> [Exercise]:
Copy out exactly the lines below that run from the one holding "dish sponge: none" to the one holding "bottle: present [629,749,710,922]", keeping both of those lines and no others.

> [Given entries]:
------------
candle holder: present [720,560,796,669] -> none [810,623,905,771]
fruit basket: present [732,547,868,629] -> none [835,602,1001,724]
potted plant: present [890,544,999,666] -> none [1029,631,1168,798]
------------
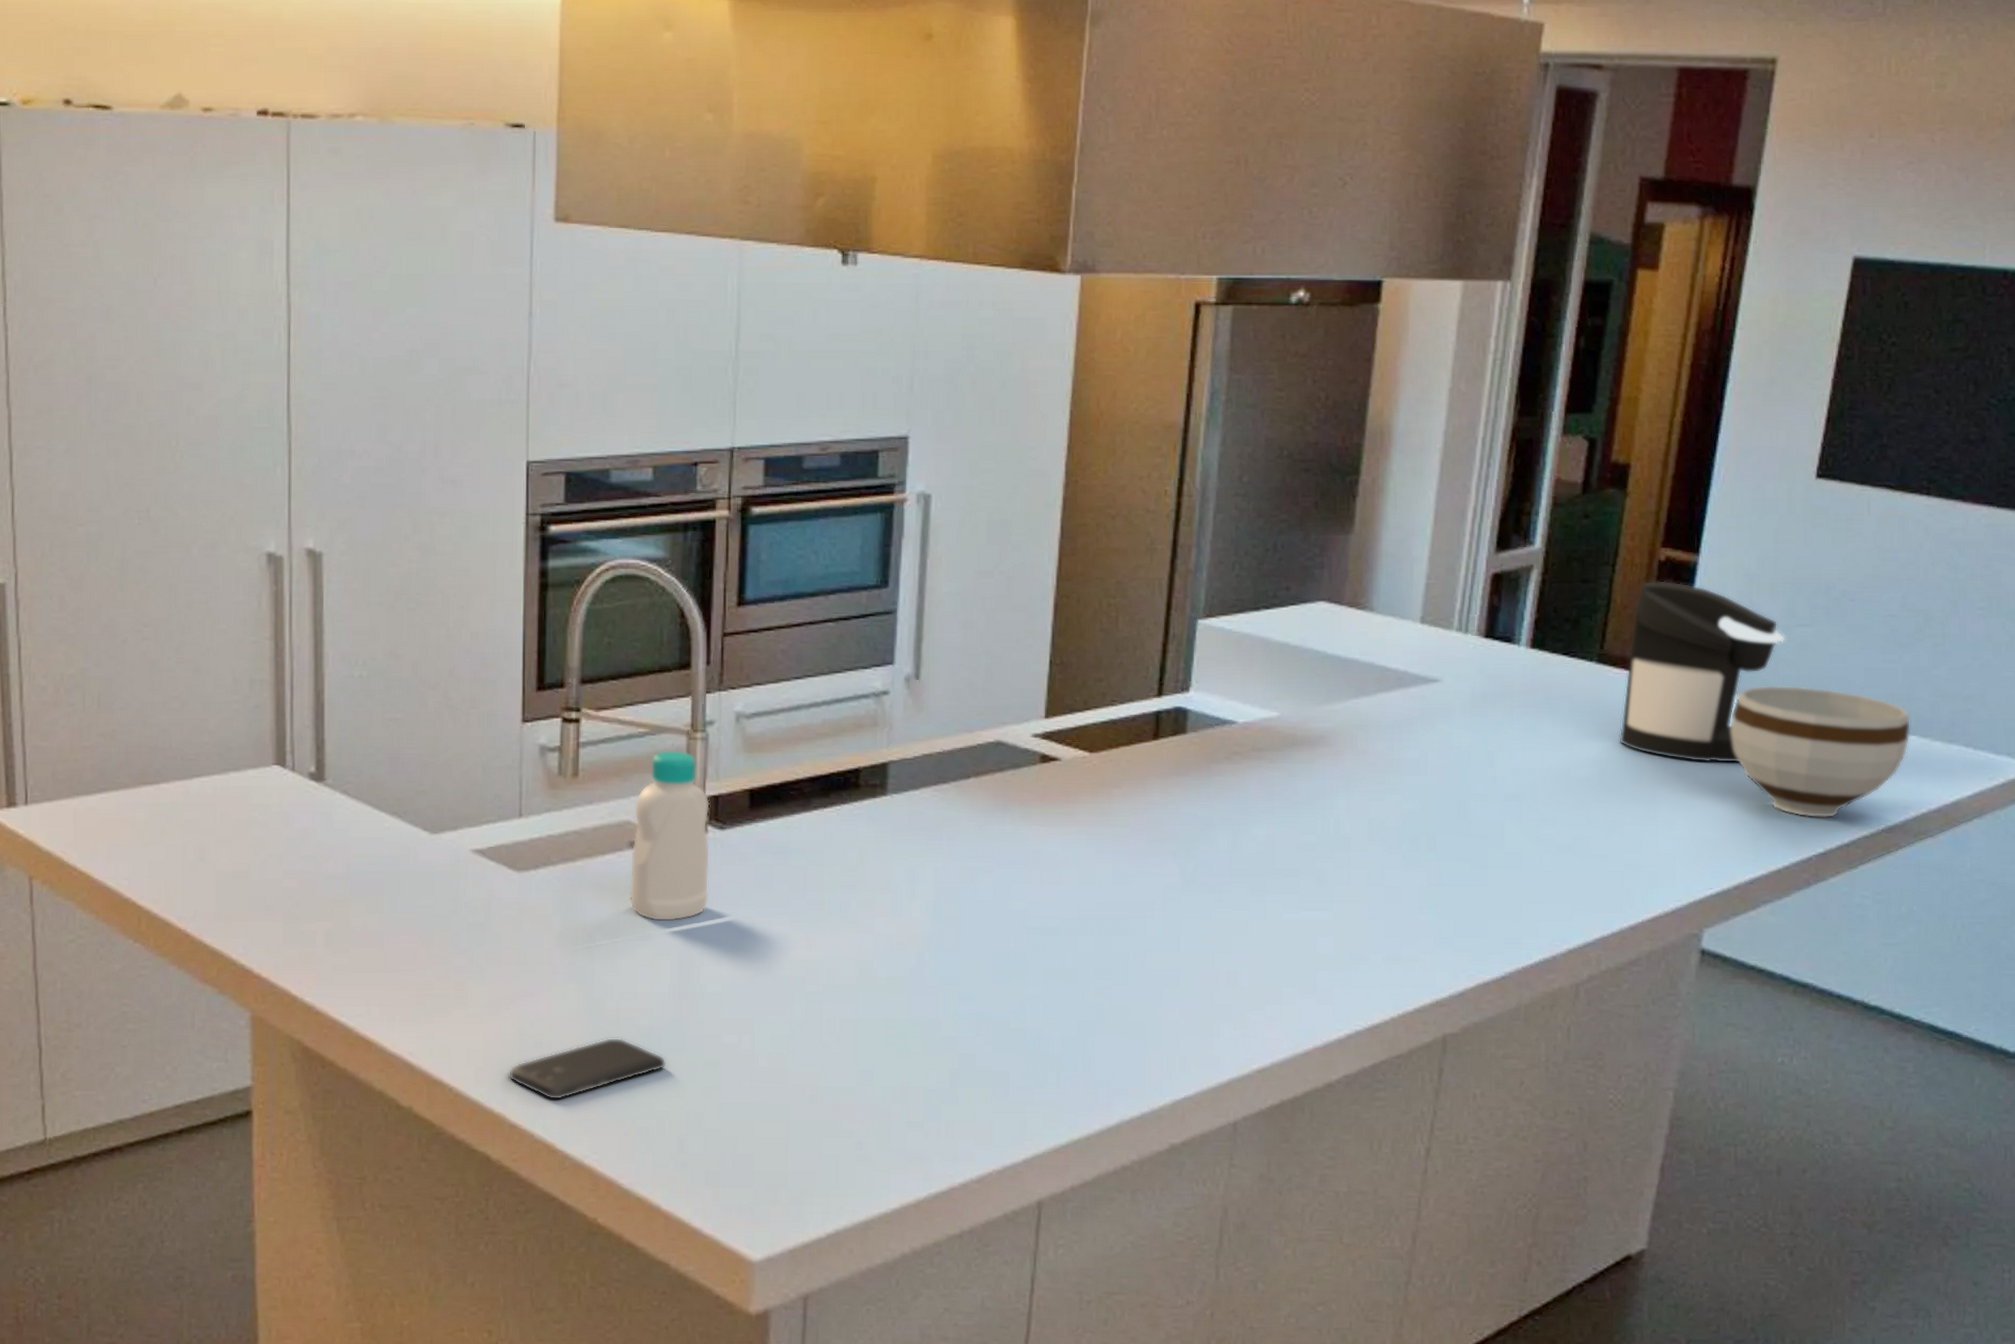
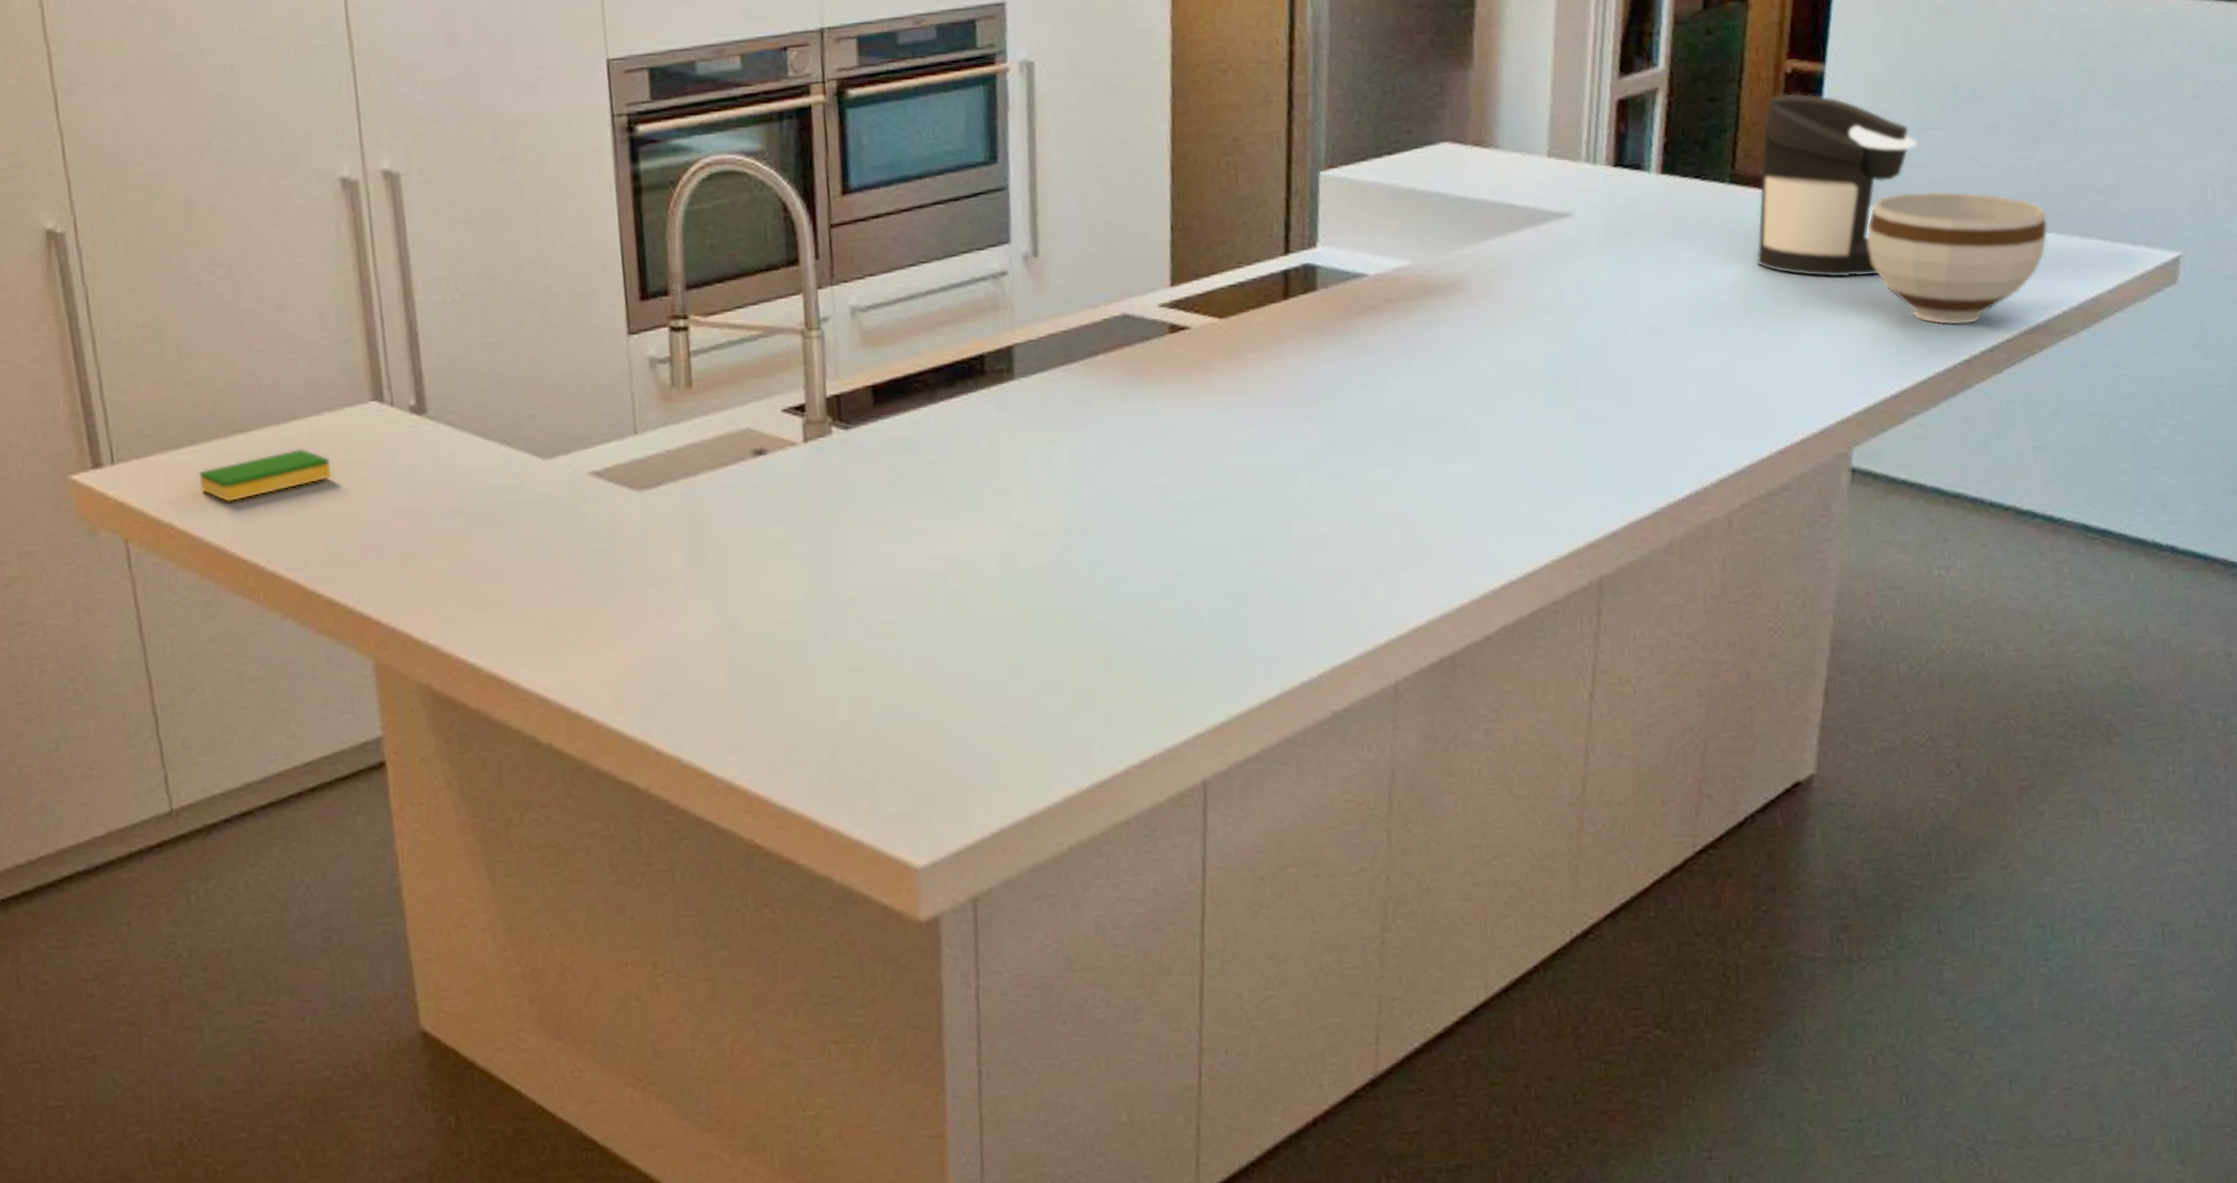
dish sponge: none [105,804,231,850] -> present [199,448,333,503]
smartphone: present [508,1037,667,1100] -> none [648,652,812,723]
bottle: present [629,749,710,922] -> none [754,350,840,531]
------------
> [Solution to the problem]:
dish sponge: none [105,804,231,850] -> present [199,448,333,503]
smartphone: present [508,1037,667,1100] -> none [648,652,812,723]
bottle: present [629,749,710,922] -> none [754,350,840,531]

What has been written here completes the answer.